KİTAPLIK
Kütüphane denince aklınıza ne geliyor? Kitap mı, masa mı, sandalye mi ya da sessizlik mi haykırıyor kulaklarınız da? Evet, bunlar hepsi kütüphanemizin birer parçası. Bunun yanında kütüphanenin gizli bir dünya olduğunu da hepimiz biliyoruz. Gizli saklı kalmış hayatlar açılmamış perdeler toz toprak içinde okunmayı bekleyen bir dünya kitap. Siz hiç raflardaki kitaplara dokundunuz mu? Elinize alıp sayfalarını çevirdiniz mi ya da gözlerinizi kapatıp parmaklarınızı onlarca satırın üzerinden gezdirip kendinizi bir cümlede aradınız mı? Bazen bir kitap kadar sessiz olursun sayfalar dolusu methiyelerin olur okundukça sessiz çığlıkların ses bulur, oda sadece duymak isteyen okur.
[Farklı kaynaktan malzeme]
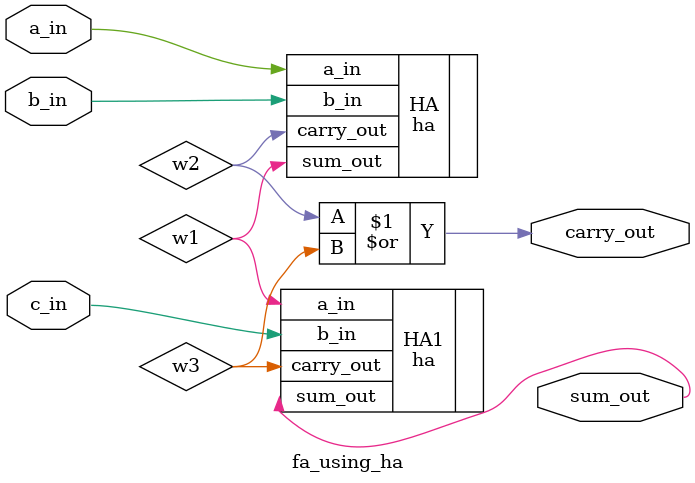
<source format=v>
`timescale 1ns / 1ps


module fa_using_ha(sum_out,carry_out,a_in,b_in,c_in);
input a_in,b_in,c_in;
output sum_out,carry_out;
wire w1,w2,w3;
ha HA(.a_in(a_in),.b_in(b_in),.carry_out(w2),.sum_out(w1));
ha HA1(.a_in(w1),.b_in(c_in),.carry_out(w3),.sum_out(sum_out));
or(carry_out,w2,w3);
endmodule

</source>
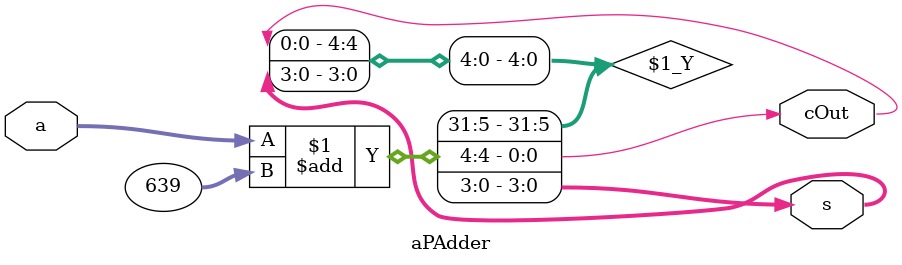
<source format=sv>
module aPAdder #(parameter N = 4, P = 639)
						(input logic [N-1:0] a,
						output logic [N-1:0] s,
						output logic 	cOut);
						
	assign {cOut, s} = a + P;
	
endmodule
</source>
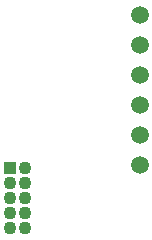
<source format=gbr>
G04 #@! TF.GenerationSoftware,KiCad,Pcbnew,7.0.10*
G04 #@! TF.CreationDate,2024-02-16T13:27:10-05:00*
G04 #@! TF.ProjectId,Tympan nRF52 Programmer,54796d70-616e-4206-9e52-463532205072,rev?*
G04 #@! TF.SameCoordinates,Original*
G04 #@! TF.FileFunction,Copper,L2,Bot*
G04 #@! TF.FilePolarity,Positive*
%FSLAX46Y46*%
G04 Gerber Fmt 4.6, Leading zero omitted, Abs format (unit mm)*
G04 Created by KiCad (PCBNEW 7.0.10) date 2024-02-16 13:27:10*
%MOMM*%
%LPD*%
G01*
G04 APERTURE LIST*
G04 #@! TA.AperFunction,ComponentPad*
%ADD10C,1.500000*%
G04 #@! TD*
G04 #@! TA.AperFunction,ComponentPad*
%ADD11R,1.090000X1.090000*%
G04 #@! TD*
G04 #@! TA.AperFunction,ComponentPad*
%ADD12C,1.090000*%
G04 #@! TD*
G04 #@! TA.AperFunction,Conductor*
%ADD13C,0.250000*%
G04 #@! TD*
G04 APERTURE END LIST*
D10*
X136600000Y-100700000D03*
X136600000Y-103240000D03*
X136600000Y-105780000D03*
X136600000Y-108320000D03*
X136600000Y-110860000D03*
X136600000Y-113400000D03*
D11*
X125630000Y-113660000D03*
D12*
X126900000Y-113660000D03*
X125630000Y-114930000D03*
X126900000Y-114930000D03*
X125630000Y-116200000D03*
X126900000Y-116200000D03*
X125630000Y-117470000D03*
X126900000Y-117470000D03*
X125630000Y-118740000D03*
X126900000Y-118740000D03*
D13*
X136600000Y-103240000D02*
X136740000Y-103100000D01*
M02*

</source>
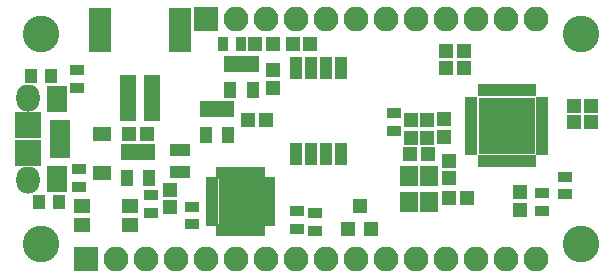
<source format=gbr>
G04 #@! TF.GenerationSoftware,KiCad,Pcbnew,(2017-05-26 revision 1fda668)-master*
G04 #@! TF.CreationDate,2017-06-12T11:29:52-07:00*
G04 #@! TF.ProjectId,feather_five,666561746865725F666976652E6B6963,rev?*
G04 #@! TF.FileFunction,Soldermask,Top*
G04 #@! TF.FilePolarity,Negative*
%FSLAX46Y46*%
G04 Gerber Fmt 4.6, Leading zero omitted, Abs format (unit mm)*
G04 Created by KiCad (PCBNEW (2017-05-26 revision 1fda668)-master) date Monday, June 12, 2017 'AMt' 11:29:52 AM*
%MOMM*%
%LPD*%
G01*
G04 APERTURE LIST*
%ADD10C,0.100000*%
%ADD11R,1.050000X0.600000*%
%ADD12R,0.600000X1.050000*%
%ADD13R,2.600000X2.600000*%
%ADD14O,2.100000X2.100000*%
%ADD15R,2.100000X2.100000*%
%ADD16R,1.300000X0.900000*%
%ADD17R,1.400000X1.300000*%
%ADD18R,1.200000X1.300000*%
%ADD19R,1.700000X1.100000*%
%ADD20R,1.000000X1.900000*%
%ADD21R,1.200000X1.150000*%
%ADD22R,1.150000X1.200000*%
%ADD23R,1.600000X1.800000*%
%ADD24R,0.900000X1.300000*%
%ADD25R,1.050000X1.460000*%
%ADD26R,1.000000X1.200000*%
%ADD27C,3.100000*%
%ADD28R,1.800000X2.200000*%
%ADD29R,1.750000X0.800000*%
%ADD30R,2.300000X2.300000*%
%ADD31O,2.000000X2.300000*%
%ADD32R,1.900000X3.800000*%
%ADD33R,1.400000X3.900000*%
%ADD34R,1.600000X1.300000*%
%ADD35R,2.125000X2.125000*%
%ADD36R,1.100000X0.650000*%
%ADD37R,0.650000X1.100000*%
G04 APERTURE END LIST*
D10*
D11*
X130407600Y-69076000D03*
X130407600Y-69476000D03*
X130407600Y-69876000D03*
X130407600Y-70276000D03*
X130407600Y-70676000D03*
X130407600Y-71076000D03*
X130407600Y-71476000D03*
X130407600Y-71876000D03*
X130407600Y-72276000D03*
X130407600Y-72676000D03*
X130407600Y-73076000D03*
X130407600Y-73476000D03*
D12*
X131207600Y-74276000D03*
X131607600Y-74276000D03*
X132007600Y-74276000D03*
X132407600Y-74276000D03*
X132807600Y-74276000D03*
X133207600Y-74276000D03*
X133607600Y-74276000D03*
X134007600Y-74276000D03*
X134407600Y-74276000D03*
X134807600Y-74276000D03*
X135207600Y-74276000D03*
X135607600Y-74276000D03*
D11*
X136407600Y-73476000D03*
X136407600Y-73076000D03*
X136407600Y-72676000D03*
X136407600Y-72276000D03*
X136407600Y-71876000D03*
X136407600Y-71476000D03*
X136407600Y-71076000D03*
X136407600Y-70676000D03*
X136407600Y-70276000D03*
X136407600Y-69876000D03*
X136407600Y-69476000D03*
X136407600Y-69076000D03*
D12*
X135607600Y-68276000D03*
X135207600Y-68276000D03*
X134807600Y-68276000D03*
X134407600Y-68276000D03*
X134007600Y-68276000D03*
X133607600Y-68276000D03*
X133207600Y-68276000D03*
X132807600Y-68276000D03*
X132407600Y-68276000D03*
X132007600Y-68276000D03*
X131607600Y-68276000D03*
X131207600Y-68276000D03*
D13*
X132307600Y-70176000D03*
X132307600Y-72376000D03*
X134507600Y-70176000D03*
X134507600Y-72376000D03*
D14*
X135890000Y-62230000D03*
X133350000Y-62230000D03*
X130810000Y-62230000D03*
X128270000Y-62230000D03*
X125730000Y-62230000D03*
X123190000Y-62230000D03*
X120650000Y-62230000D03*
X118110000Y-62230000D03*
X115570000Y-62230000D03*
X113030000Y-62230000D03*
X110490000Y-62230000D03*
D15*
X107950000Y-62230000D03*
D14*
X135890000Y-82550000D03*
X133350000Y-82550000D03*
X130810000Y-82550000D03*
X128270000Y-82550000D03*
X125730000Y-82550000D03*
X123190000Y-82550000D03*
X120650000Y-82550000D03*
X118110000Y-82550000D03*
X115570000Y-82550000D03*
X113030000Y-82550000D03*
X110490000Y-82550000D03*
X107950000Y-82550000D03*
X105410000Y-82550000D03*
X102870000Y-82550000D03*
X100330000Y-82550000D03*
D15*
X97790000Y-82550000D03*
D16*
X103301800Y-78626400D03*
X103301800Y-77126400D03*
D17*
X101541800Y-79641600D03*
X101541800Y-78041600D03*
X97441800Y-79641600D03*
X97441800Y-78041600D03*
D18*
X120954800Y-78044800D03*
X121904800Y-80044800D03*
X120004800Y-80044800D03*
D19*
X105714800Y-73294200D03*
X105714800Y-75194200D03*
D16*
X106781600Y-79617000D03*
X106781600Y-78117000D03*
X115671600Y-80023400D03*
X115671600Y-78523400D03*
X117170200Y-78650400D03*
X117170200Y-80150400D03*
D20*
X115544600Y-66352400D03*
X115544600Y-73652400D03*
X116814600Y-66352400D03*
X116814600Y-73652400D03*
X118084600Y-66352400D03*
X118084600Y-73652400D03*
X119354600Y-66352400D03*
X119354600Y-73652400D03*
D21*
X125234000Y-73660000D03*
X126734000Y-73660000D03*
D22*
X128524000Y-74230800D03*
X128524000Y-75730800D03*
X128117600Y-72213600D03*
X128117600Y-70713600D03*
X126695200Y-72276400D03*
X126695200Y-70776400D03*
D21*
X130036000Y-77419200D03*
X128536000Y-77419200D03*
D22*
X125272800Y-72276400D03*
X125272800Y-70776400D03*
D21*
X128282000Y-66344800D03*
X129782000Y-66344800D03*
X128282000Y-64973200D03*
X129782000Y-64973200D03*
D22*
X134493000Y-76872400D03*
X134493000Y-78372400D03*
D21*
X140577000Y-69596000D03*
X139077000Y-69596000D03*
X139077000Y-70993000D03*
X140577000Y-70993000D03*
X115277200Y-64312800D03*
X116777200Y-64312800D03*
D22*
X113639600Y-66560000D03*
X113639600Y-68060000D03*
D21*
X112992600Y-70789800D03*
X111492600Y-70789800D03*
D22*
X104876600Y-78169200D03*
X104876600Y-76669200D03*
D21*
X112127600Y-64312800D03*
X113627600Y-64312800D03*
X102959600Y-71932800D03*
X101459600Y-71932800D03*
D23*
X126834000Y-75506400D03*
X126834000Y-77706400D03*
X125134000Y-77706400D03*
X125134000Y-75506400D03*
D16*
X123850400Y-70192200D03*
X123850400Y-71692200D03*
X136398000Y-76974000D03*
X136398000Y-78474000D03*
X138303000Y-75577000D03*
X138303000Y-77077000D03*
D24*
X110884400Y-64312800D03*
X109384400Y-64312800D03*
D16*
X97180400Y-74942000D03*
X97180400Y-76442000D03*
X97028000Y-66560000D03*
X97028000Y-68060000D03*
D25*
X111897200Y-68206800D03*
X109997200Y-68206800D03*
X109997200Y-66006800D03*
X110947200Y-66006800D03*
X111897200Y-66006800D03*
X109814400Y-69816800D03*
X108864400Y-69816800D03*
X107914400Y-69816800D03*
X107914400Y-72016800D03*
X109814400Y-72016800D03*
X103159600Y-75725200D03*
X101259600Y-75725200D03*
X101259600Y-73525200D03*
X102209600Y-73525200D03*
X103159600Y-73525200D03*
D26*
X93130000Y-67056000D03*
X94830000Y-67056000D03*
X93790400Y-77724000D03*
X95490400Y-77724000D03*
D27*
X139700000Y-81280000D03*
X139700000Y-63500000D03*
X93980000Y-81280000D03*
X93980000Y-63500000D03*
D28*
X95342500Y-68990000D03*
X95342500Y-75790000D03*
D29*
X95567500Y-71090000D03*
X95567500Y-71740000D03*
X95567500Y-72390000D03*
X95567500Y-73040000D03*
X95567500Y-73690000D03*
D30*
X92892500Y-71190000D03*
X92892500Y-73590000D03*
D31*
X92892500Y-68940000D03*
X92892500Y-75840000D03*
D32*
X99012000Y-63165000D03*
X105712000Y-63165000D03*
D33*
X101362000Y-68915000D03*
X103362000Y-68915000D03*
D34*
X99161600Y-72010000D03*
X99161600Y-75310000D03*
D35*
X110021500Y-78533100D03*
X111746500Y-78533100D03*
X110021500Y-76808100D03*
X111746500Y-76808100D03*
D36*
X108484000Y-79420600D03*
X108484000Y-78920600D03*
X108484000Y-78420600D03*
X108484000Y-77920600D03*
X108484000Y-77420600D03*
X108484000Y-76920600D03*
X108484000Y-76420600D03*
X108484000Y-75920600D03*
D37*
X109134000Y-75270600D03*
X109634000Y-75270600D03*
X110134000Y-75270600D03*
X110634000Y-75270600D03*
X111134000Y-75270600D03*
X111634000Y-75270600D03*
X112134000Y-75270600D03*
X112634000Y-75270600D03*
D36*
X113284000Y-75920600D03*
X113284000Y-76420600D03*
X113284000Y-76920600D03*
X113284000Y-77420600D03*
X113284000Y-77920600D03*
X113284000Y-78420600D03*
X113284000Y-78920600D03*
X113284000Y-79420600D03*
D37*
X112634000Y-80070600D03*
X112134000Y-80070600D03*
X111634000Y-80070600D03*
X111134000Y-80070600D03*
X110634000Y-80070600D03*
X110134000Y-80070600D03*
X109634000Y-80070600D03*
X109134000Y-80070600D03*
M02*

</source>
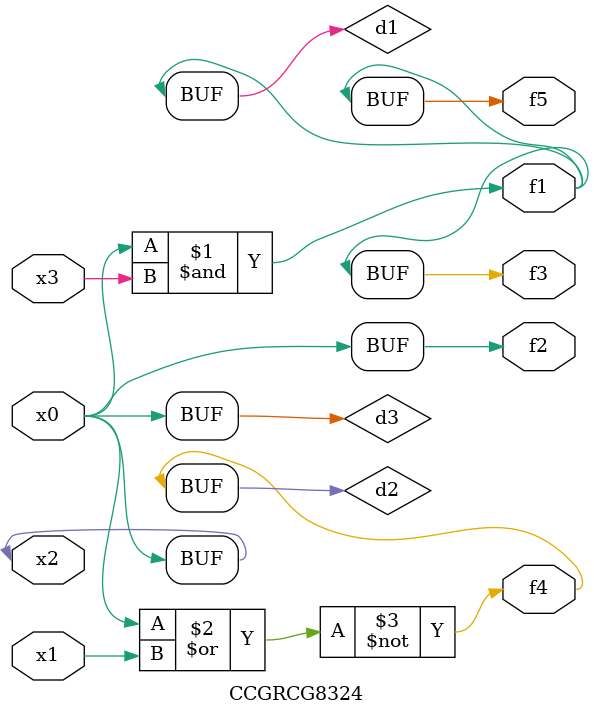
<source format=v>
module CCGRCG8324(
	input x0, x1, x2, x3,
	output f1, f2, f3, f4, f5
);

	wire d1, d2, d3;

	and (d1, x2, x3);
	nor (d2, x0, x1);
	buf (d3, x0, x2);
	assign f1 = d1;
	assign f2 = d3;
	assign f3 = d1;
	assign f4 = d2;
	assign f5 = d1;
endmodule

</source>
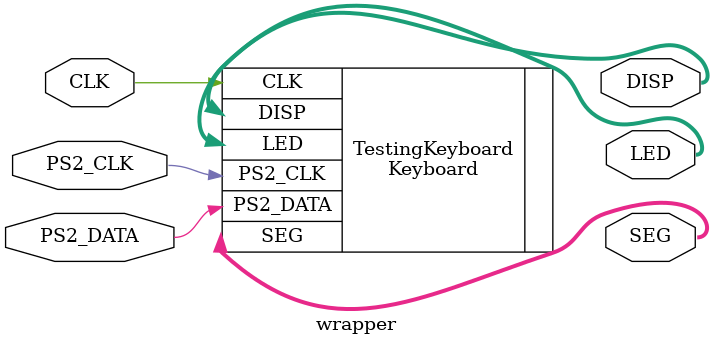
<source format=v>
`timescale 1ns / 1ps
module wrapper(
	input CLK,		//board clock signal
	input PS2_CLK,		//keyboard clock signal
	input PS2_DATA,	
	output [7:0] LED,	//keyboard data signal
	output [6:0] SEG,	
	output [3:0] DISP
    );
Keyboard TestingKeyboard (
							.CLK(CLK),
							.PS2_CLK(PS2_CLK), 
							.PS2_DATA(PS2_DATA),
							.SEG(SEG),
							.DISP(DISP),
							.LED(LED)
							);
endmodule

</source>
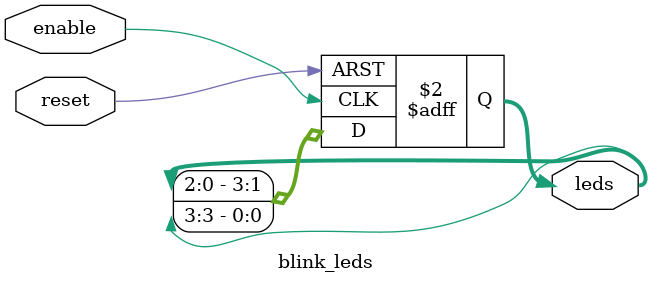
<source format=v>
module blink_leds(input   wire reset,
                  input   wire enable, 
                  output  reg [3:0] leds);
//blinks leds in clockwise pattern

always @(posedge reset, posedge enable) begin
  if (reset) 
    leds <= 4'b0001;
  else if (enable) 
    leds <= {leds[2:0], leds[3]};
end
endmodule

</source>
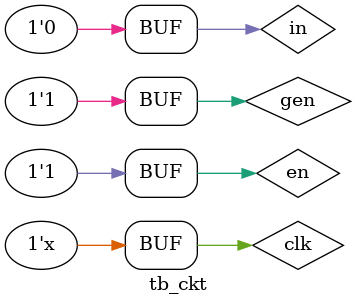
<source format=v>
`timescale 1ns / 1ps

module tb_ckt;

reg clk, en, gen ,in;
wire[3:0] Y;

CKT uut(
.clk(clk), .en(en), .gen(gen) , .in(in), .Y(Y)
);

initial clk = 0;
always #20 clk = ~clk;

initial begin
en = 1;gen = 1; in = 1; #1000000
in = 0 ;#10000;

end 
endmodule








 
</source>
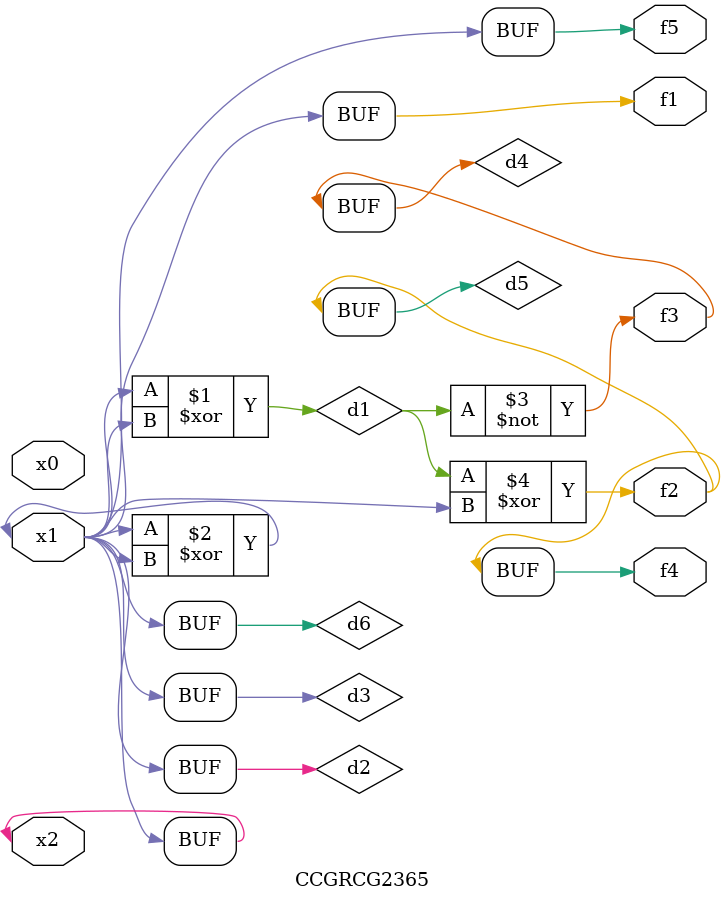
<source format=v>
module CCGRCG2365(
	input x0, x1, x2,
	output f1, f2, f3, f4, f5
);

	wire d1, d2, d3, d4, d5, d6;

	xor (d1, x1, x2);
	buf (d2, x1, x2);
	xor (d3, x1, x2);
	nor (d4, d1);
	xor (d5, d1, d2);
	buf (d6, d2, d3);
	assign f1 = d6;
	assign f2 = d5;
	assign f3 = d4;
	assign f4 = d5;
	assign f5 = d6;
endmodule

</source>
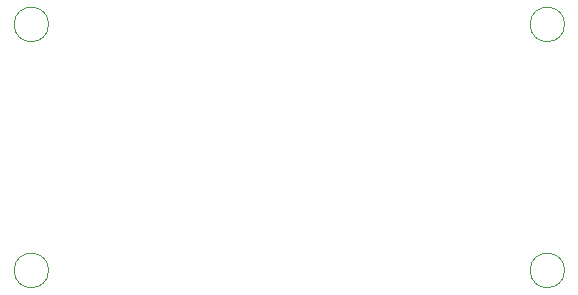
<source format=gko>
G04*
G04 #@! TF.GenerationSoftware,Altium Limited,Altium Designer,21.3.2 (30)*
G04*
G04 Layer_Color=16711935*
%FSTAX24Y24*%
%MOIN*%
G70*
G04*
G04 #@! TF.SameCoordinates,DBE85665-E0BB-432C-AE5E-D4A4B8DC2BF9*
G04*
G04*
G04 #@! TF.FilePolarity,Positive*
G04*
G01*
G75*
%ADD72C,0.0020*%
D72*
X038375Y02225D02*
G03*
X038375Y02225I-000575J0D01*
G01*
Y01405D02*
G03*
X038375Y01405I-000575J0D01*
G01*
X021175Y02225D02*
G03*
X021175Y02225I-000575J0D01*
G01*
Y01405D02*
G03*
X021175Y01405I-000575J0D01*
G01*
M02*

</source>
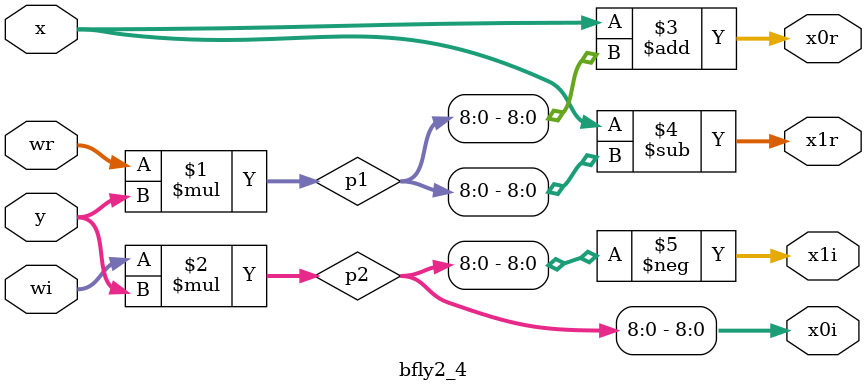
<source format=v>
`timescale 1ns / 1ps


module bfly2_4( x,y,wr,wi,x0r,x0i,x1r,x1i ); // W08 & W28

    input signed [8:0]x,y;
    input signed [8:0]wr,wi;
    output[8:0]  x0r,x0i,x1r,x1i;
    wire [17:0] p1,p2;
    assign p1 = wr*y;
    assign p2 = wi*y;
    assign x0r = x + p1[8:0];
    assign x0i = p2[8:0];
    assign x1r = x - p1[8:0];
    assign x1i = -p2[8:0];

endmodule

</source>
Peki siz kendi hayatınızı hiç okudunuz mu? Bazılarımız başka hayatların hayallerini kurarken başkaları belkide çoktan bizim hikayemizi yazmıştır. Belki de defalarca kez hayatınızın önünden geçmişsinizdir hatta belki elinize bile alıp ağzını açmadan rafa geri koymuşsunuzdur. Bir kitap insana ne katar ne öğretir ya da neler kazandırabilir ki? Bunlara karşılık verebilecek tek cevap her şey. Okuduğumuz ya da okuduklarımızı sadece bir kağıttan ibaret, görmememiz gerekiyor aksi halde bu bizim eksiğimiz olur. Bilgi veren, düşünceyi geliştiren, bakış açısını değiştiren kısacası insanı insan yapan bütün yazılar, kitaplar vs. bilgi aktarımı büyük önem taşır hayatımızda. Tabi bunu ne kadar farkındayız orası muamma. Celal Şengör’ün bu sözüyle bitiyorum…
“Kütüphanenin olmadığı bir yerde araştırma olamaz, bilgi olamaz, hatta insanlık olamaz. Yenecek ekmek azaltılabilir ama alınacak kitap asla.”